Irony abounds around here these days, along with a certain amount of upheaval and turmoil, hence my lack of posting.
But ironic that the last post I wrote was to gently mock our Prime Minister and his Olympic Flame appearance alongside Akshay Kumar. And this one? To perhaps gently mock the Premier of this fine province I live in, Ontario, Mr. Dalton McGuinty.
I totally missed the fact that Premier McGuinty was in India trying to drum up something or other or connect something (I no longer have satellite, else I might have seen endless coverage on the CBC).
Until yesterday, that is, when the news came down the pipes: Toronto has been selected to host the IIFAs in 2011.
More on Premier Dalton in a moment. First --what prompted the title of this post?

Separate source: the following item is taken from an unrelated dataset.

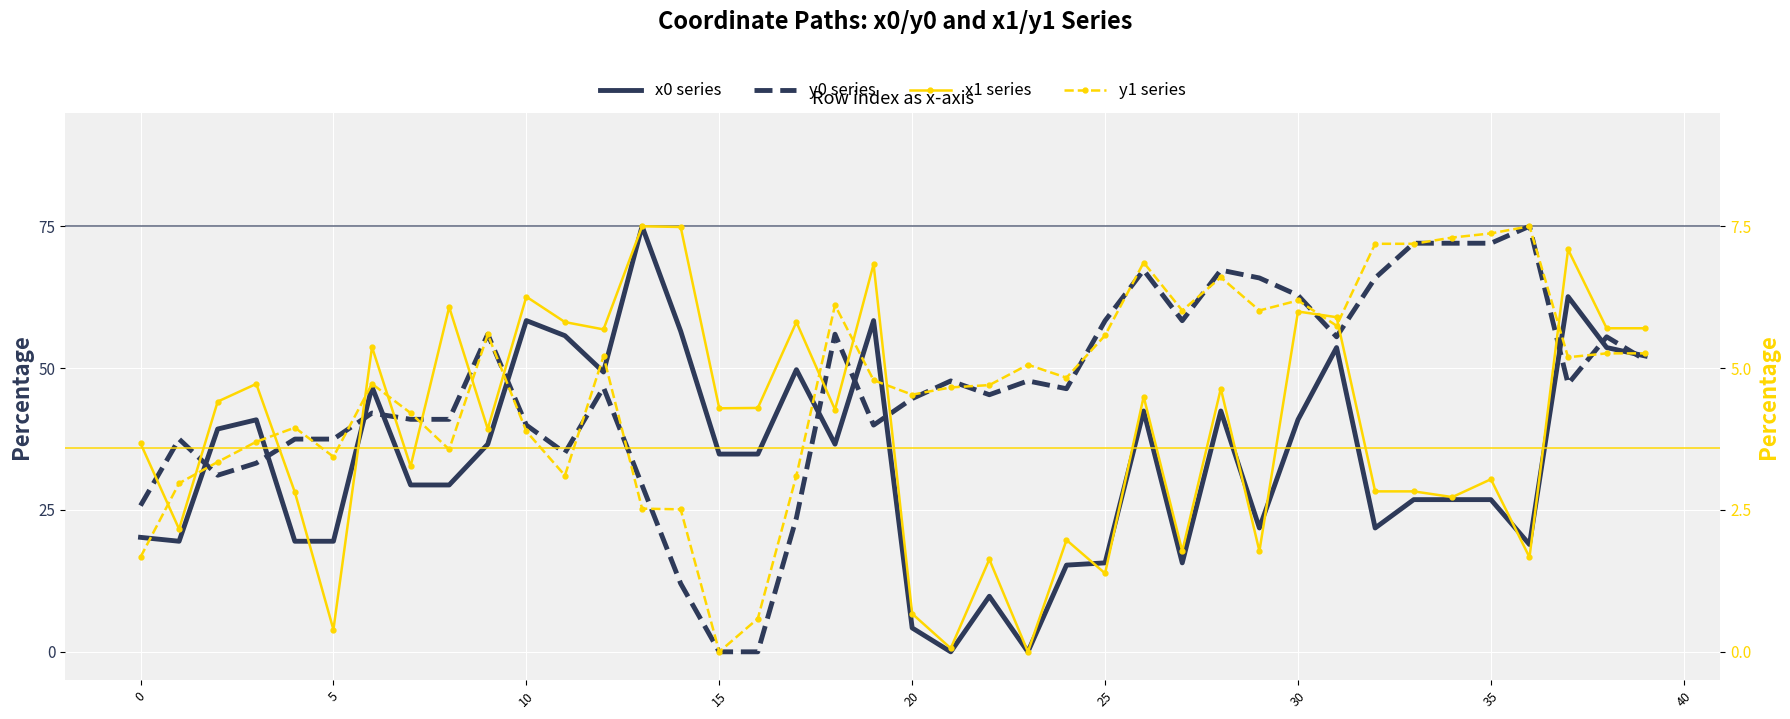

Rank the series by their maximum value, from highest to lowest.

x0 series, y0 series, x1 series, y1 series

Well, those who know me know that I'm probably not in the target market for a little tabloid newsrag from the Big Smoke called the Toronto Sun. In fact, I've probably uttered the words, "I'll buy that thing when H-E-double hockey sticks freezes over."

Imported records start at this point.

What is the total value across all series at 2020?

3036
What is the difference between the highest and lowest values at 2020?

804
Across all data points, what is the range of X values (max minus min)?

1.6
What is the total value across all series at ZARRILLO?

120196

It was, without a doubt, cold today. So cold my car wouldn't start without some Tender Loving Care.
And when the Tech Guy came to pick me up, it was with news of this:
Yes, The Toronto Sun played the "Bollywood North" card (a play on Toronto's reputation as "Hollywood North", gained, I think, when our dollar was lower and American film crews flocked to the city to shoot.)
More irony: the article in the Sun was the least dorky story I'd read on this whole thing. And for good measure, included this photo:
Premier McGuinty, holding an IIFA statue, and flanked by Celina Jaitley and Vivek Oberoi. Did I miss this on twitter? Our boy Oberoi seems to tweet everything and everything, I can't believe I missed what he had to say about this. Or, perhaps, it wasn't tweet-worthy, entirely possible with Premier Dalton.
Though I'm sorely tempted to write to the Premier to offer up my services as his personal guide to B-town, because some of you might have noticed that in the early reports of this, the Premier made some comment to the effect that the success of "Slumdog Millionaire" proved that audiences just love Bollywood.
No, Dalton, no -- and a pox on your staff who didn't know better than to hand you that speech. But you can make up for it -- I'd love to be your personal guide to Bollywood. Hey, take me out to the movies, and I'll explain it all to you. I'll create a personal viewing guide Just For You.
In return -- oh, just a small thing.
An invite to the IIFAs. For me, and maybe for a few of my friends (Beth, you *are* coming, right???)
That's not so much to ask, is it?
(If it helps, I voted for you last time. Oh, sure, only to keep the Tories out, but still, that must count for *something*, right?)